I thought I'd give a little update on things in my life that I haven't posted about the last few months.
First off, I had another computer melt down. My computer stopped working. I'm working on getting it repaired and working on a borrowed computer right now. We'll see how that works out.
Last week I met with writing group. We usually meet the first Sunday of the month but I had to postpone due to everything going and my group members were awesome enough to reschedule. I have been taking parts of my short story, Worth Something, which is my story about the value of money and what it means to different people.
Jenni and I went to see RENT again. She got me tickets for Christmas and it was a nice chance to get away from the chaos. I got to see Jenni and my favorite musical. It's a great message of measuring your life in love and living like every moment is your last. It was what I needed.
Work has been madness. I'm really unhappy there. Combine that with a recent viewing of RENT and I can say that all I've wanted to do is quit my job and write. I haven't yet but I am looking into options. I'm not sure how much longer my employment will last, whether it's by my choice or someone else's.
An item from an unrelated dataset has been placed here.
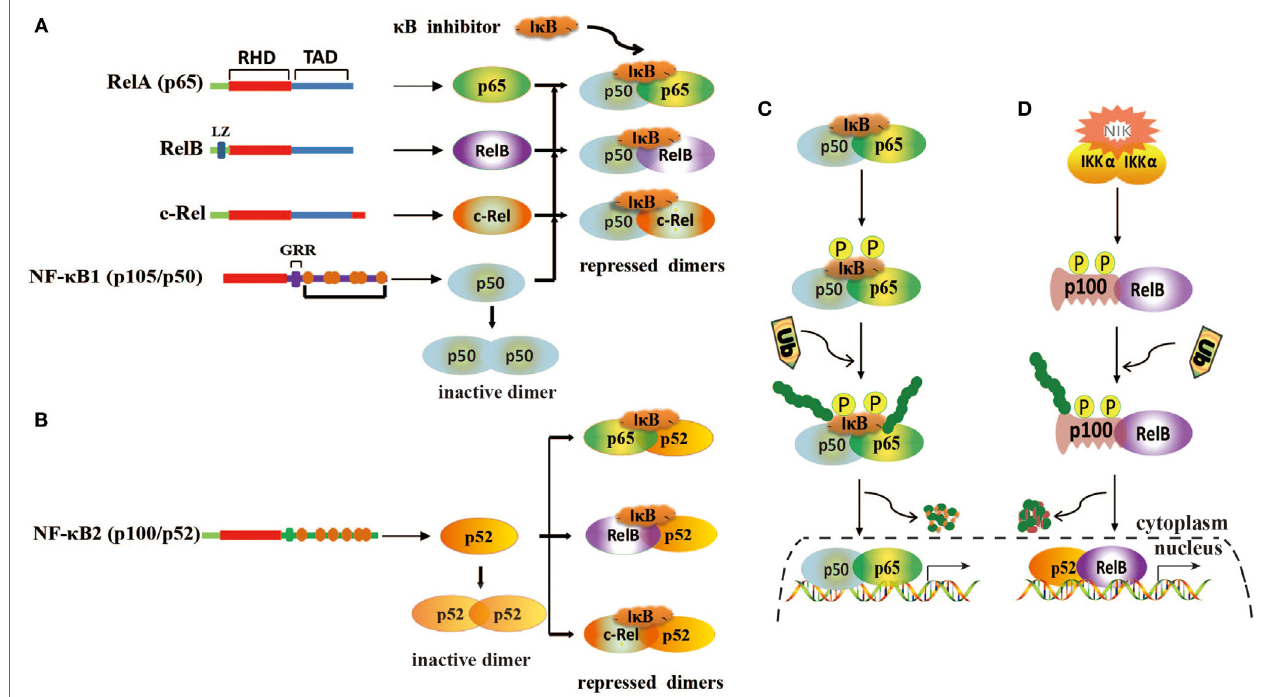
FigURe 1 | Structure of nuclear factor kappa B (NF- κ B) and its activation mechanisms. (A) Homodimerization and heterodimerization of NF- κ B1. Homodimer p50 lacks transcriptional activation domains and is unable to bind to DNA. Heterodimers are repressed by I κ B. (B) Homodimerization and heterodimerization of NF- κ B2. Homodimer p52 lacks transcriptional activation domains and is unable to bind to DNA. Heterodimers are repressed by I κ B. (C) Classical pathway of NF- κ B activation. This pathway is mediated by I κ B kinase complex (IKK), leading to phosphorylation and degradation of I κ B. (D) Alternative pathway of NF- κ B activation. This pathway involves IKK α activation via NF- κ B-inducing kinase (NIK) and induces the phosphorylation of p100, leading to the generation and translocation of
That's about it. I've listed some books, watched some movies, read some books, even wrote some stuff (most of it journal entries). So I have a lot to post about. And I will. If I ever want to get out of this mess and doing what makes me happy, I have to start working hard.

Monday, March 02, 2009


It's been over a month since I posted. And the last thing I posted was that my dog, Darlington, passed away. Two days later my grandmother went into the hospital for the third time in two months. After three weeks there was nothing more they could do for her. Last week I said goodbye to the woman that raised me, and my best friend.
It's hard not seeing her or talking to her everyday. There have been a lot of good things and bad things in my life lately. I'd give anything to talk to her about it. She always seemed to know the right thing to do.
So I'm a little lost right now. I can't really promise that I'll try to write more now that I'm not spending all my spare time in the hospital. But I am here and thank you to all of you who have been sticking with me.